16,790 days, give or take a few, refers to the number of 24 hour periods I've spent married to my hubby. Yesterday we celebrated our 46th wedding anniversary, and we're both still in it for the long haul. To say that every single minute of every single day has been gloriously happy would be a downright lie! To say that every single minute of every single day has been a living hell would also be grossly untrue! But, to say that every single minute of every single day has been worth it, is an extreme understatement because our life together has been exactly that, WORTH IT!
We were so young in 1968 and hadn't a clue what marriage entailed. We're, let's say, much older now, and I must confess at times still don't get it. Yet we keep trying because of our commitment to each other hasn't waivered one iota. When we spoke our vows to have, to hold, and to love, we meant it. When we agreed that for better or worse, richer or poorer, in sickness or in health until death, we meant it.
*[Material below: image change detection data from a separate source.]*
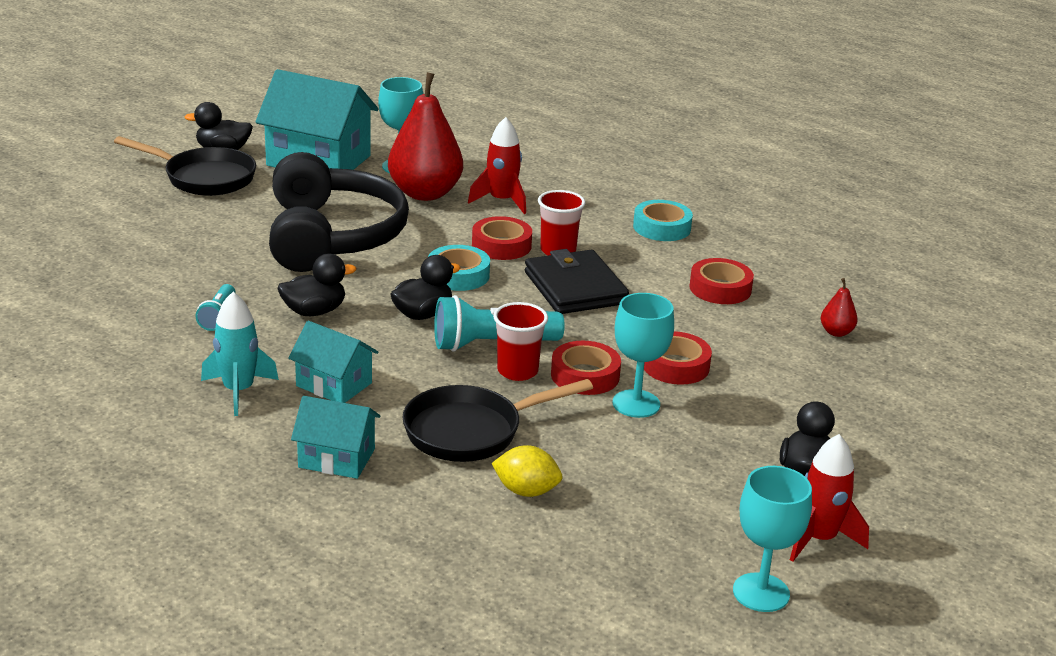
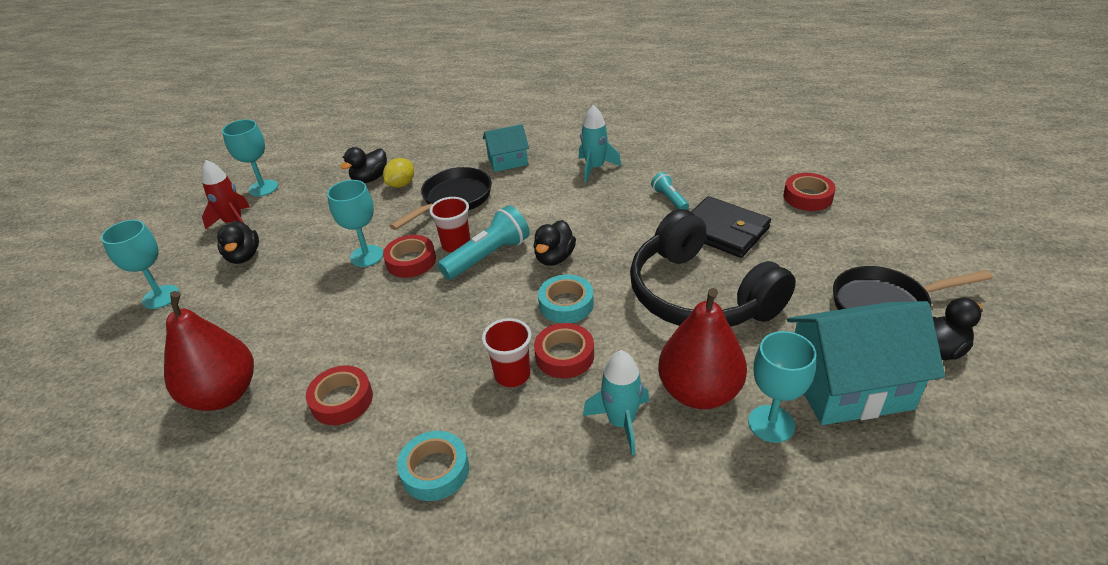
camera: 155 degrees right, 10 degrees up
black duck [278,254,356,316] -> black duck moved to [340,147,387,183]
turquoise house [288,321,378,403] -> none
red rocket [468,117,526,214] -> turquoise rocket [583,350,649,455]
yellow lemon [491,445,562,497] -> yellow lemon turned 45 degrees counterclockwise [383,158,414,188]
black wallet [525,249,629,314] -> black wallet moved to [691,196,771,258]
red tape [644,331,712,385] -> red tape moved to [784,173,836,211]
red pear [821,278,858,337] -> red pear [164,291,254,411], size x2.37
none -> turquoise goblet [101,220,179,309]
We became parents to our beautiful daughter, Joy, seven months after we said "I do." Thirteen months later, our son, Barry, came along. Needless to say, with my hubby working eight hours to pay the bills, and me caring full time for two babies and holding down the fort, we had little time for each other. On most days, hellos, good-byes, and good nights comprised the totality of our conversations. Since we were only engaged four months after we met, and then married seven months later, we knew squat, one about the other. Heck, I didn't know what foods he hated which turned out to be that he loved everything except pigs feet and he didn't even know my full name, Florence Frances Agnes Kolton Barnett! I didn't know he wasn't a fan of the beach, and he certainly didn't know I would be a beach bum for the rest of my life without complaint. We both were guilty of not knowing one another's favorite color! Imagine?
But over the years we slowly realized that all of who we were and what we wanted out of life would reveal itself eventually. All we needed to do was pay attention. Sometimes when we did just that, our lives were blissfully happy. However when our observations diminished or were totally nonexistent, our lives were taken over by resentment and hurt. Arguments ensued and days of silence took over our household. Not only did we suffer, but our children did as well. Even though they were quite young, they felt the tension and disconnect. Seperately we tried to attend to the needs of our daughter and son, but know that their lives were negatively changed. How could they not be!
After decades of practicing to understand one another and make compromises for the good of our family, did our marriage improve immensely. Today we know pretty much everything about each other and accept the foibles and quirks the are part of our beings the we had a difficult time tolerating way back when. We laugh at how silly we were in trying to be right instead of being happy.
Oh, I would be remiss if I didn't mention out third child, Kristy, who was born eight years after her brother. Although I was highly upset at first, over time we both realized that she was the best thing that could have happened to us. We were older and had been there, done that already, but we were wiser, too. We not only had quality time with only one baby to care for, but we definitely made sure to be there for each other.
16,790 days seems like a long time, but actually it isn't. We still have a lot to learn about each other, and hopefully we'll have the time to do it. Our life together has been fruitful, we have seven amazing grandchildren to dote on. Have there been bumps along the road? Definitely!
But on day, 16,791, give or take a few, we're still commitment and it's 100% with out a doubt, WORTH IT!